Elle ne sait comment faire pour acheter les condiments nécessaires pour préparer une sauce tomate ou de feuilles de manioc, avec les deux billets de 20.000 gnf froissés dans ses mains.
Le hasard du calendrier a fait que le 1er jour du mois Ramadan a coïncidé cette année avec celui du Carême chrétien. Une période grande consommation pour les deux communautés religieuses qui composent le pays et que les commerçants mettent à profit pour multiplier les intérêts qui peuvent aller du simple au double. Pour le plus grand malheur du panier de la ménagère confronté aux normes difficultés.

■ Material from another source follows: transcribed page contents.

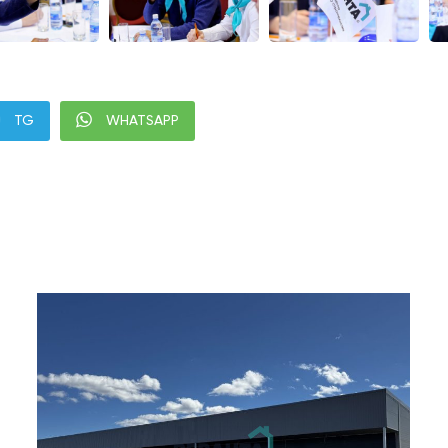
TG
WHATSAPP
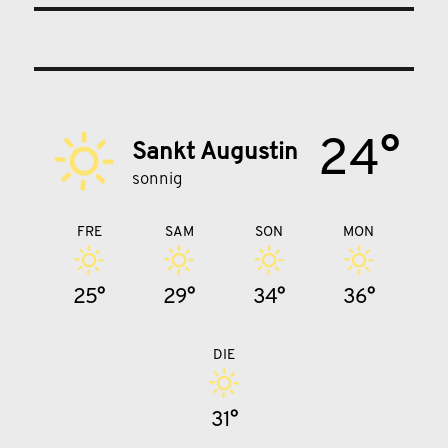
24°
Sankt Augustin
sonnig
FRE
SAM
SON
MON
25°
29°
34°
36°
DIE
31°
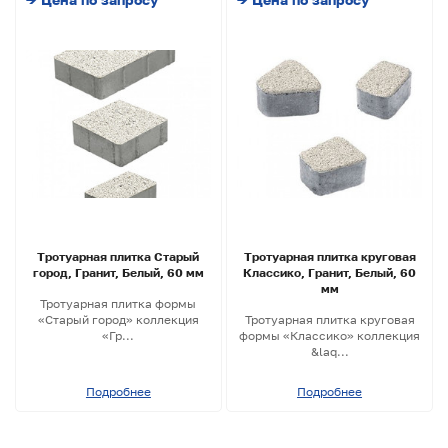
Тротуарная плитка Старый
Тротуарная плитка круговая
город, Гранит, Белый, 60 мм
Классико, Гранит, Белый, 60
мм
Тротуарная плитка формы
«Старый город» коллекция
Тротуарная плитка круговая
«Гр...
формы «Классико» коллекция
&laq...
Подробнее
Подробнее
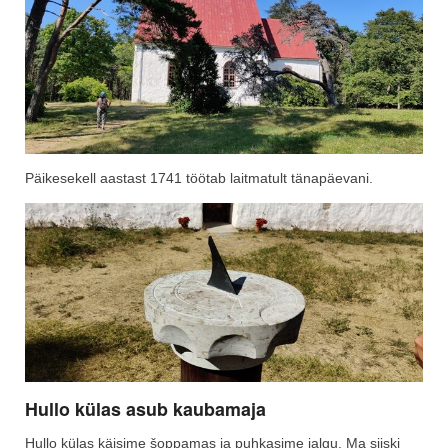
Päikesekell aastast 1741 töötab laitmatult tänapäevani.
Hullo külas asub kaubamaja
Hullo külas käisime šoppamas ja puhkasime jalgu. Ma siiski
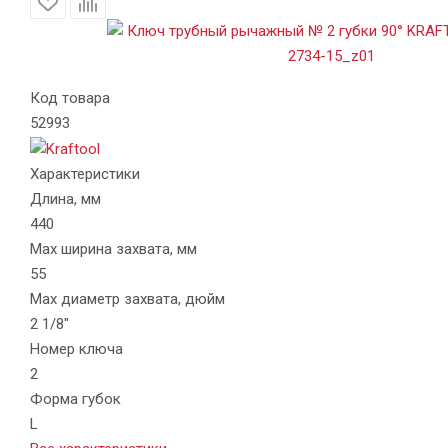
Код товара
52993
Характеристики
Длина, мм
440
Max ширина захвата, мм
55
Max диаметр захвата, дюйм
2 1/8"
Номер ключа
2
Форма губок
L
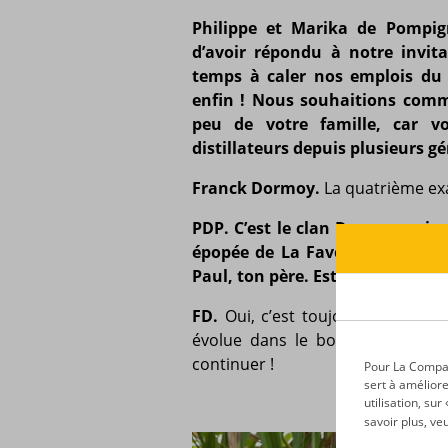
Philippe et Marika de Pompig
d’avoir répondu à notre invit
temps à caler nos emplois du
enfin ! Nous souhaitions comm
peu de votre famille, car v
distillateurs depuis plusieurs 
Franck Dormoy.
La quatrième ex
PDP. C’est le clan Dormoy qui e
épopée de La Favorite. Nous av
Paul, ton père. Est-il toujours act
FD.
Oui, c’est toujours lui le p
évolue dans le bon sens, cela l
continuer !
Pour La Compagn
sert à améliore
utilisation, su
savoir plus, ve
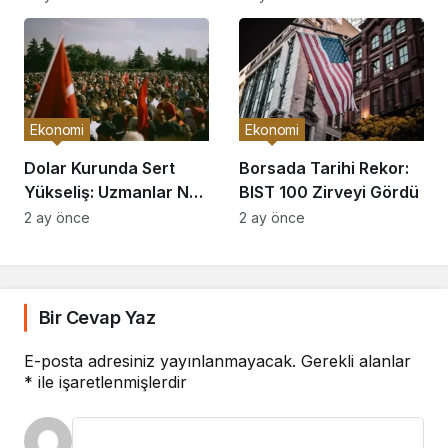
Ekonomi
Ekonomi
Dolar Kurunda Sert
Borsada Tarihi Rekor:
Yükseliş: Uzmanlar Ne
BIST 100 Zirveyi Gördü
Diyor?
2 ay önce
2 ay önce
Bir Cevap Yaz
E-posta adresiniz yayınlanmayacak.
Gerekli alanlar
*
ile işaretlenmişlerdir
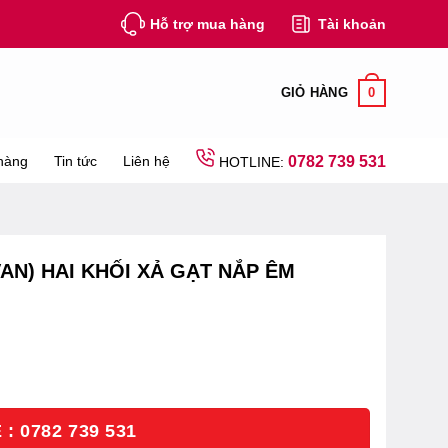
Hỗ trợ mua hàng
Tài khoản
0
GIỎ HÀNG
hàng
Tin tức
Liên hệ
0782 739 531
HOTLINE:
VAN) HAI KHỐI XẢ GẠT NẮP ÊM
: 0782 739 531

La rencontre entre le chef de l’Etat et les opérateurs économiques, a juste permis de baisser les prix de certains produits d’importation. Alors que ceux de agrumes, des légumes, des fruits et bien d’autres denrées de première nécessité, connaissent une flambée spectaculaire.
La récente opération de déguerpissement des vendeuses ambulantes installées sur le trottoir, n’a fait que compliquer la situation. La rareté faisant la valeur, ces vendeuses se trouvent éparpillées à travers le marché, dans des no man’s land, et pratiquement introuvables, par les ménagères qui n’ont que leurs yeux pour pleurer.